19 de outubro de 2017

Quem ganha com a Indústria do Mero Aborrecimento?

Os juizados especiais foram fundados para agilizar demandas de menor complexidade e valor.

Virou, principalmente durante os anos de crescimento do poder de consumo das classes C,D e E, um importante instrumento no combate à má prestação de serviços e dos problemas inerentes ao comércio.

A explosão do consumo no Brasil fez transbordar nos Juizados um número de demandas judiciais proporcional, levando mensalmente aos cartórios dezenas de milhares de novos processos.

À época, as empresas demandadas, em sua maioria, eram prestadoras de serviço ou grandes lojas do comércio a varejo. As denúncias, milhares delas, dividiam-se em poucos padrões.

Reclamavam os consumidores do descaso no corte arbitrário da energia elétrica mesmo diante do pagamento comprovado; da demora da entrega de eletrodomésticos fundamentais para a vida moderna; do repentino mal funcionamento de produtos comprados; da cobrança indevida dos bancos. Entre alguns outros padrões, nada muito novo.

O dano material, seja pelo pagamento de uma cobrança indevida ou por qualquer outra hipótese oriunda da relação comercial, era devolvido na forma da lei.

Já o dano moral, punia a empresa pelo transtorno causado ao consumidor e pretendia, pedagogicamente, fazer entender à empresa que a boa prestação do serviço ou a atenção para a venda do produto em bom estado é mais lucrativa para ele.

Nos anos 2000, este valor que indenizava o transtorno do consumidor e punia a empresa, seguindo o objetivo de obrigá-la a aprimorar seu serviço era muito satisfatório ao consumidor e, em determinados casos, excessivo para a empresa.

Depois, passados cinco anos, a balança começou a inverter. Mesmo nos mais escabrosos casos, o dano moral passou a ser minorado nas turmas recursais.

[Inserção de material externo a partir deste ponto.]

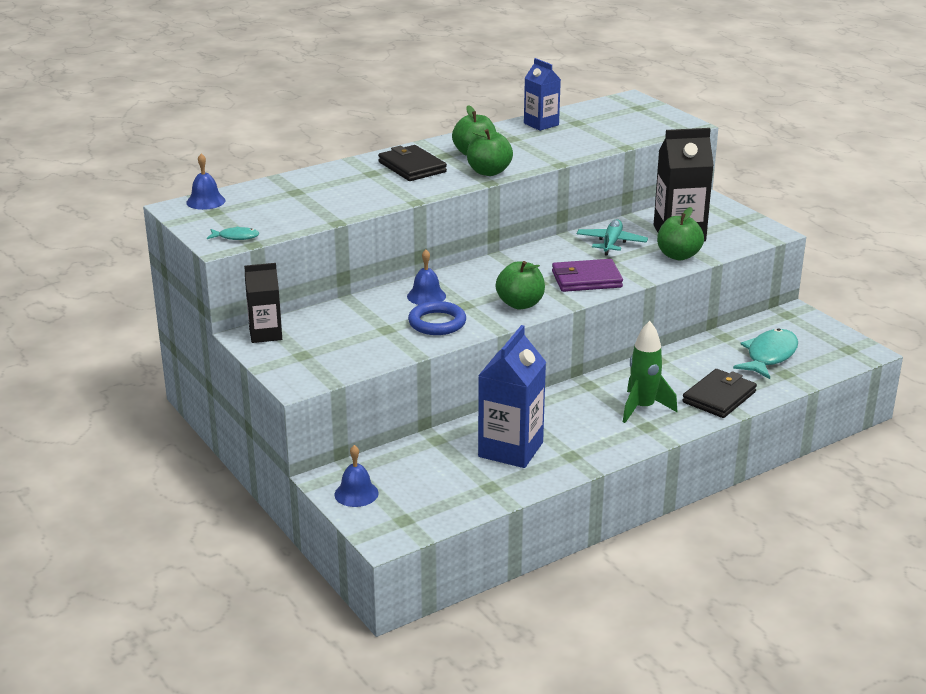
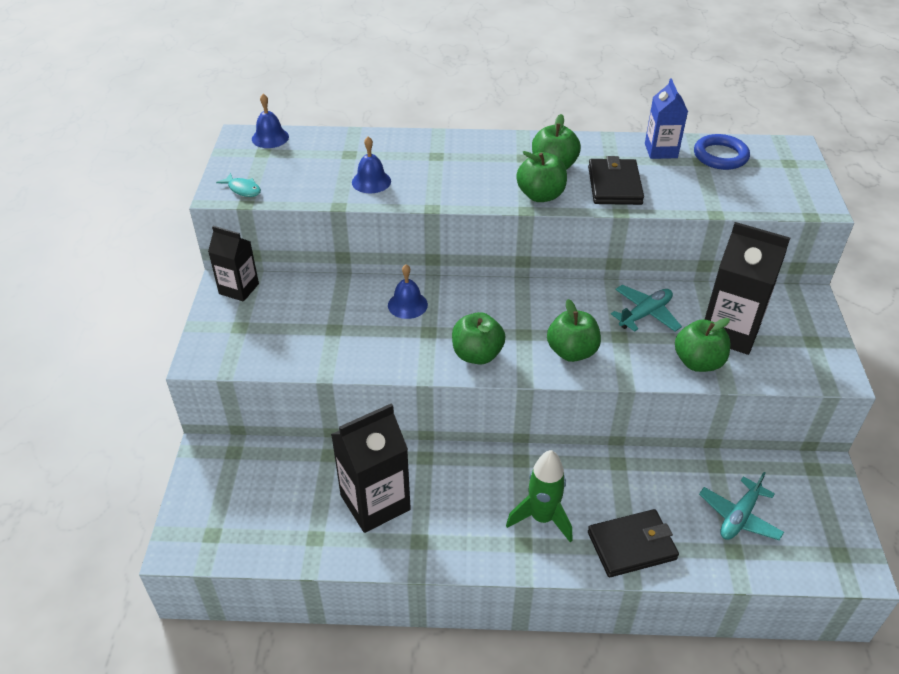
camera: 35 degrees right, 15 degrees up
blue bell [335,445,379,507] -> blue bell moved to [352,136,391,193]
black wallet [378,145,447,181] -> black wallet moved to [588,156,644,205]
blue ring [408,301,466,335] -> blue ring moved to [694,134,750,170]
blue carton [478,325,546,468] -> black carton [331,403,411,533]
purple wallet [552,259,623,292] -> green apple [547,299,601,362]
turquoise fish [733,328,798,379] -> turquoise plane [699,472,784,540]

Em 2010, a balança já curvava para o lado contrário. Já no primeiro grau, as mesmas condenações que outrora causavam prejuízo às empresas que não investiam em seu aprimoramento passaram a valores irrisórios.

Mas o que percebemos nas sentenças posteriores a 2015 é que, os mesmos problemas narrados antes, as mesmas denúncias tratadas com o rigor que a lei exige, passaram a ser consideradas um "mero aborrecimento".

Penso nas empresas, nas lojas ou prestadoras dos mais variados serviços e comparo com a qualidade de suas atividades comerciais de antes. Nada mudou.

Mesmo com grandes condenações, nada mudou. Até após as primeiras reduções nas condenações, nenhuma curva de investimento na satisfação de seus clientes foi notada.
Mas hoje, mesmo sem calculadora do lado, o que percebemos é que as reiteradas condenações de "mero aborrecimento", causam lucro para essas empresas.

O consumidor que antes lotava os Juizados com esperança de ter ali seu pequeno conflito resolvido, passou a entender que o Princípio de Acesso à Justiça não é bem efetivo assim.

A demora para as sentenças dessas simples causas passam de 12 meses e quando recebem a frustração de seus pleitos em sentença, desanimam cada vez mais de buscar a tutela jurisdicional.

Perde, óbvio, o cidadão comum que fica com seu ônus sem a devida indenização. Perde, lógico, o advogado que ajudava a levar Justiça ao cliente. Perde também o advogado que defendia a empresa.

A OAB/RJ realizou diversos cursos, debates e audiências públicas para debater o caso. Encomendamos um parecer que, para além do discurso sociológico, aborde tecnicamente a questão do Dano Moral para realizarmos um grande encontro onde apresentaremos a nossa versão do assunto.

Afinal, quem é que ganha com a Indústria do Mero Aborrecimento?

Por: Felipe Santa Cruz, Presidente da OAB/RJ.